As I see it, there are two main functions of game consoles nowadays. One, a massive bulwark against piracy. Two, the practice of taking a cut of game sales effectively acts as a huge hardware subsidy. That means more powerful machines can hit that sweet spot of $3-400 that really make a console viable. More expensive console, fewer hardware units sold, less games sold, not sustainable. Less powerful but cheap console, games not as desirable, same thing.

Ouya hasn’t got either one.

In addition to everything stated above, which I agree with, I just think Android is a shit OS for game dev.
They gain very little from it (maybe some ease in porting smartphone games, fine) and every dev has to deal with Android, making OS API calls through JNI and all sorts of other garbage like that. The advantages Android provides make a lot of sense in the smartphone space (where you are dealing with any range of device capabilities, screen sizes and many other things) and they make some sense in other areas too, like set top boxes and the like, but for a dedicated indie gaming platform?

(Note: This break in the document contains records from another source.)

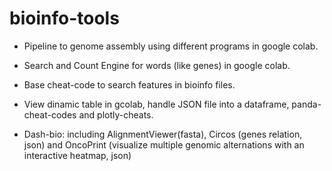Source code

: # bioinfo-tools

* Pipeline to genome assembly using different programs in google colab.

* Search and Count Engine for words (like genes) in google colab.

* Base cheat-code to search features in bioinfo files.

* View dinamic table in gcolab, handle JSON file into a dataframe, panda-cheat-codes and plotly-cheats.

* Dash-bio: including AlignmentViewer(fasta), Circos (genes relation, json) and OncoPrint (visualize multiple genomic alternations with an interactive heatmap, json)
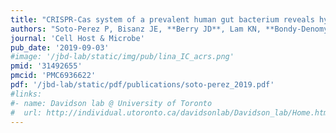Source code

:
 ```yaml
---
title: "CRISPR-Cas system of a prevalent human gut bacterium reveals hyper-targeting against phages in a human virome catalog"
authors: "Soto-Perez P, Bisanz JE, **Berry JD**, Lam KN, **Bondy-Denomy J**, Turnbaugh PJ."
journal: 'Cell Host & Microbe'
pub_date: '2019-09-03'
#image: '/jbd-lab/static/img/pub/lina_IC_acrs.png'
pmid: '31492655'
pmcid: 'PMC6936622'
pdf: '/jbd-lab/static/pdf/publications/soto-perez_2019.pdf'
#links:
#- name: Davidson lab @ University of Toronto
#  url: http://individual.utoronto.ca/davidsonlab/Davidson_lab/Home.html
---
```

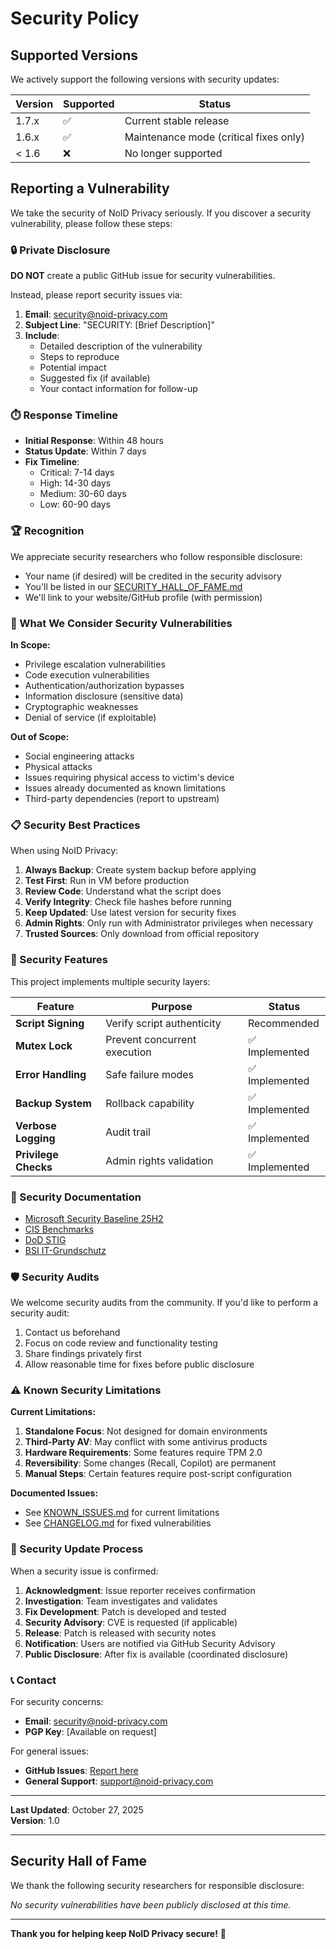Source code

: # Security Policy

## Supported Versions

We actively support the following versions with security updates:

| Version | Supported          | Status |
| ------- | ------------------ | ------ |
| 1.7.x   | :white_check_mark: | Current stable release |
| 1.6.x   | :white_check_mark: | Maintenance mode (critical fixes only) |
| < 1.6   | :x:                | No longer supported |

## Reporting a Vulnerability

We take the security of NoID Privacy seriously. If you discover a security vulnerability, please follow these steps:

### 🔒 Private Disclosure

**DO NOT** create a public GitHub issue for security vulnerabilities.

Instead, please report security issues via:

1. **Email**: [security@noid-privacy.com](mailto:security@noid-privacy.com)
2. **Subject Line**: "SECURITY: [Brief Description]"
3. **Include**:
   - Detailed description of the vulnerability
   - Steps to reproduce
   - Potential impact
   - Suggested fix (if available)
   - Your contact information for follow-up

### ⏱️ Response Timeline

- **Initial Response**: Within 48 hours
- **Status Update**: Within 7 days
- **Fix Timeline**: 
  - Critical: 7-14 days
  - High: 14-30 days
  - Medium: 30-60 days
  - Low: 60-90 days

### 🏆 Recognition

We appreciate security researchers who follow responsible disclosure:
- Your name (if desired) will be credited in the security advisory
- You'll be listed in our [SECURITY_HALL_OF_FAME.md](SECURITY_HALL_OF_FAME.md)
- We'll link to your website/GitHub profile (with permission)

### 🚫 What We Consider Security Vulnerabilities

**In Scope:**
- Privilege escalation vulnerabilities
- Code execution vulnerabilities
- Authentication/authorization bypasses
- Information disclosure (sensitive data)
- Cryptographic weaknesses
- Denial of service (if exploitable)

**Out of Scope:**
- Social engineering attacks
- Physical attacks
- Issues requiring physical access to victim's device
- Issues already documented as known limitations
- Third-party dependencies (report to upstream)

### 📋 Security Best Practices

When using NoID Privacy:

1. **Always Backup**: Create system backup before applying
2. **Test First**: Run in VM before production
3. **Review Code**: Understand what the script does
4. **Verify Integrity**: Check file hashes before running
5. **Keep Updated**: Use latest version for security fixes
6. **Admin Rights**: Only run with Administrator privileges when necessary
7. **Trusted Sources**: Only download from official repository

### 🔐 Security Features

This project implements multiple security layers:

| Feature | Purpose | Status |
|---------|---------|--------|
| **Script Signing** | Verify script authenticity | Recommended |
| **Mutex Lock** | Prevent concurrent execution | ✅ Implemented |
| **Error Handling** | Safe failure modes | ✅ Implemented |
| **Backup System** | Rollback capability | ✅ Implemented |
| **Verbose Logging** | Audit trail | ✅ Implemented |
| **Privilege Checks** | Admin rights validation | ✅ Implemented |

### 📖 Security Documentation

- [Microsoft Security Baseline 25H2](https://techcommunity.microsoft.com/blog/microsoft-security-baselines/windows-11-version-25h2-security-baseline/4456231)
- [CIS Benchmarks](https://www.cisecurity.org/cis-benchmarks)
- [DoD STIG](https://public.cyber.mil/stigs/)
- [BSI IT-Grundschutz](https://www.bsi.bund.de/EN/Themen/Unternehmen-und-Organisationen/Standards-und-Zertifizierung/IT-Grundschutz/it-grundschutz_node.html)

### 🛡️ Security Audits

We welcome security audits from the community. If you'd like to perform a security audit:

1. Contact us beforehand
2. Focus on code review and functionality testing
3. Share findings privately first
4. Allow reasonable time for fixes before public disclosure

### ⚠️ Known Security Limitations

**Current Limitations:**
1. **Standalone Focus**: Not designed for domain environments
2. **Third-Party AV**: May conflict with some antivirus products
3. **Hardware Requirements**: Some features require TPM 2.0
4. **Reversibility**: Some changes (Recall, Copilot) are permanent
5. **Manual Steps**: Certain features require post-script configuration

**Documented Issues:**
- See [KNOWN_ISSUES.md](KNOWN_ISSUES.md) for current limitations
- See [CHANGELOG.md](CHANGELOG.md) for fixed vulnerabilities

### 🔄 Security Update Process

When a security issue is confirmed:

1. **Acknowledgment**: Issue reporter receives confirmation
2. **Investigation**: Team investigates and validates
3. **Fix Development**: Patch is developed and tested
4. **Security Advisory**: CVE is requested (if applicable)
5. **Release**: Patch is released with security notes
6. **Notification**: Users are notified via GitHub Security Advisory
7. **Public Disclosure**: After fix is available (coordinated disclosure)

### 📞 Contact

For security concerns:
- **Email**: [security@noid-privacy.com](mailto:security@noid-privacy.com)
- **PGP Key**: [Available on request]

For general issues:
- **GitHub Issues**: [Report here](https://github.com/NexusOne23/noid-privacy/issues)
- **General Support**: [support@noid-privacy.com](mailto:support@noid-privacy.com)

---

**Last Updated**: October 27, 2025  
**Version**: 1.0

---

## Security Hall of Fame

We thank the following security researchers for responsible disclosure:

<!-- This section will be updated as vulnerabilities are reported and fixed -->

*No security vulnerabilities have been publicly disclosed at this time.*

---

**Thank you for helping keep NoID Privacy secure!** 🙏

‘Free the games’ (the kickstarter matcher campaign) was also managed with a staggering level of incompetence and I think the (at least, original) premise behind it was kind of weird. Free the games by locking them into one platform nobody has? Yeah, that’s freeing them alright. Besides, can you really see a legitimate Ouya exclusive game managing to raise the amount of money they were requiring originally? There just aren’t enough Ouya owners - you’d need a pretty good portion of the entire customer base to fund your game just to make the minimum! Other people aren’t going to fund a project that they can first play six months after the Ouya version release.

Now, admittedly they’ve relaxed some of these requirements, but the premise is still kind of broken. They’d do better to just take the money and directly fund promising looking Kickstarter projects targeting Ouya rather than this kind of fraud bait.